Agenda pelemahan KPK: Dari 'cicak vs buaya' hingga TWK

YLBHI endus rencana pelemahan KPK mulai disusun sejak 2019.

Peneliti Indonesia Corruption Watch (ICW) Kurnia Ramadhana (kedua kanan), Ketua Umum Yayasan Lembaga Bantuan Hukum Indonesia (YLBHI) Asfinawati (kedua kiri), Direktur Pusat Studi Konstitusi (PUSaKO) Fakultas Hukum Universitas Andalas Feri Amsari (kanan), dan Kepala Advokasi Lembaga Bantuan Hukum (LBH) Jakarta Nelson Nikodemus Simamora (kiri) memberikan keterangan pers menyoroti kinerja Pansel Capim KPK di gedung LBH Jakarta, Menteng, Jakarta, Minggu (28/7). /Antara Foto.

Ketua Umum Yayasan Lembaga Bantuan Hukum Indonesia (YLBHI) Asfinawati menyampaikan, rencana pelemahan KPK telah didengar secara informal oleh para pegiat hak asasi manusia (HAM) dan demokrasi sejak 2019.
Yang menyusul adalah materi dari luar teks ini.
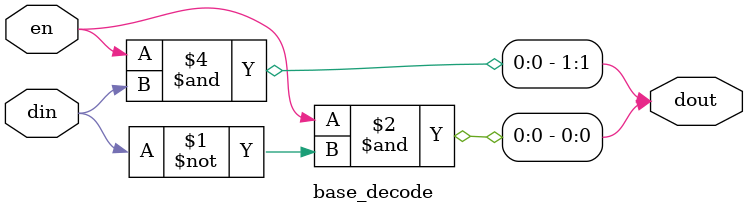
<source format=v>
module base_decode#
  (
   parameter enc_width=1,
   parameter dec_width = 2 ** enc_width
   )
  (
   input en,
   input [0:enc_width-1] din,
   output [0:dec_width-1] dout
   );
   
   genvar 		  i;
   generate
      for(i=0; i<dec_width; i=i+1) begin : Gen
	 assign dout[i] = en & (din == i);
      end
   endgenerate
endmodule // gx_decode


</source>
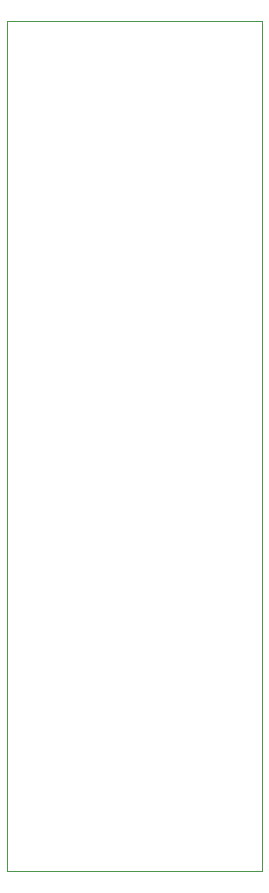
<source format=gbr>
%TF.GenerationSoftware,KiCad,Pcbnew,(6.0.5)*%
%TF.CreationDate,2022-10-13T20:02:32+01:00*%
%TF.ProjectId,OOBB-RASP-PICO-SHIELD-01,4f4f4242-2d52-4415-9350-2d5049434f2d,rev?*%
%TF.SameCoordinates,Original*%
%TF.FileFunction,Profile,NP*%
%FSLAX46Y46*%
G04 Gerber Fmt 4.6, Leading zero omitted, Abs format (unit mm)*
G04 Created by KiCad (PCBNEW (6.0.5)) date 2022-10-13 20:02:32*
%MOMM*%
%LPD*%
G01*
G04 APERTURE LIST*
%TA.AperFunction,Profile*%
%ADD10C,0.100000*%
%TD*%
G04 APERTURE END LIST*
D10*
X152400000Y-131000000D02*
X130810000Y-131000000D01*
X152400000Y-69215000D02*
X152400000Y-131000000D01*
X130810000Y-59055000D02*
X152400000Y-59055000D01*
X130810000Y-131000000D02*
X130810000Y-66675000D01*
X130810000Y-66675000D02*
X130810000Y-59055000D01*
X152400000Y-59055000D02*
X152400000Y-69215000D01*
M02*

</source>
"Disinyalir akan ada langkah penyingkiran terhadap pada pegawai kritis KPK dengan pelaksanaan test tertentu disertai stigma Taliban, dan lain-lain. Itu artinya, sejak 2019 rencana pelemahan KPK sudah mulai disusun," ucap Asfinawati dalam diskusi LP3ES bertajuk "Integritas, Pelemahan KPK Dan Negara Hukum Indonesia", Selasa (1/6/2021).

Ia melanjutkan, proses pelemahan terhadap KPK sebagai ujung tombak perang terhadap pemberantasan korupsi merupakan bagian tak terpisahkan dari agenda pelemahan KPK sejak era 'cicak vs buaya' (cicak vs buaya ke-4).
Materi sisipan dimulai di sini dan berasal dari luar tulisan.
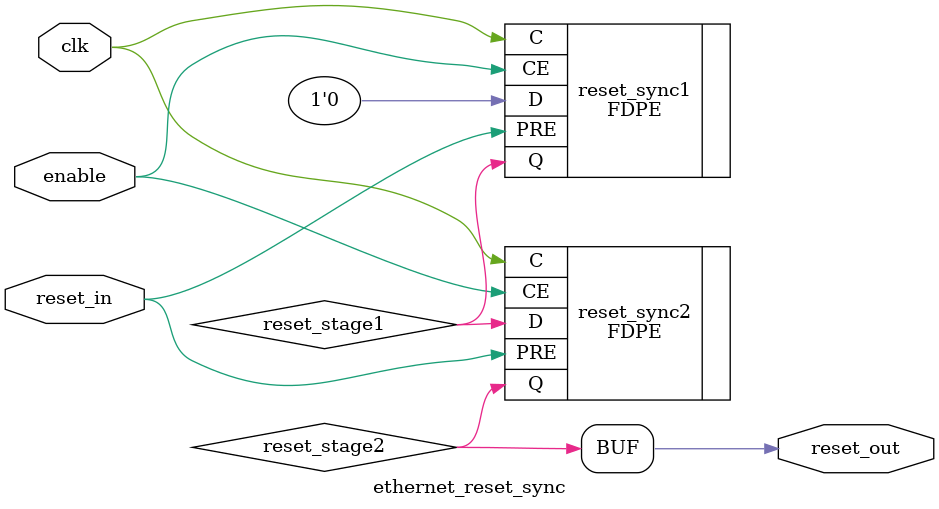
<source format=v>

`timescale 1ps/1ps

module ethernet_reset_sync #(
  parameter INITIALISE = 2'b11
)
(
   input       reset_in,
   input       clk,
   input       enable,
   output      reset_out
);


wire  reset_stage1;
wire  reset_stage2;

  (* ASYNC_REG = "TRUE", RLOC = "X0Y0",  SHREG_EXTRACT = "NO", INIT = "1" *)
  FDPE #(
   .INIT (INITIALISE[0])
  ) reset_sync1 (
  .C  (clk), 
  .CE (enable),
  .PRE(reset_in),
  .D  (1'b0),
  .Q  (reset_stage1) 
  );
  
  (* ASYNC_REG = "TRUE", RLOC = "X0Y0",  SHREG_EXTRACT = "NO", INIT = "1" *)
  FDPE #(
   .INIT (INITIALISE[1])
  ) reset_sync2 (
  .C  (clk), 
  .CE (enable),
  .PRE(reset_in),
  .D  (reset_stage1),
  .Q  (reset_stage2) 
  );


assign reset_out = reset_stage2;



endmodule

</source>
"Proses yang berurutan terjadi sejak peristiwa Hak Angket terhadap KPK oleh DPR, Pansel KPK yang dimasalahkan publik dan pegawai KPK sendiri karena bermasalah ihwal rekam jejak Firli Bahuri, dan adanya 56 anggota komisi 3 DPR RI yang setuju dengan Firli Bahuri," ungkapnya.

Lebih jauh ia menerangkan, revisi UU KPK pada 2019 adalah langkah pelemahan yang lebih jauh yang kini bermuara pada pelaksaan tes wawasan kebangsaan (TWK) yang tak tercantum dalam revisi UU KPK dan Perppu No 41/2020.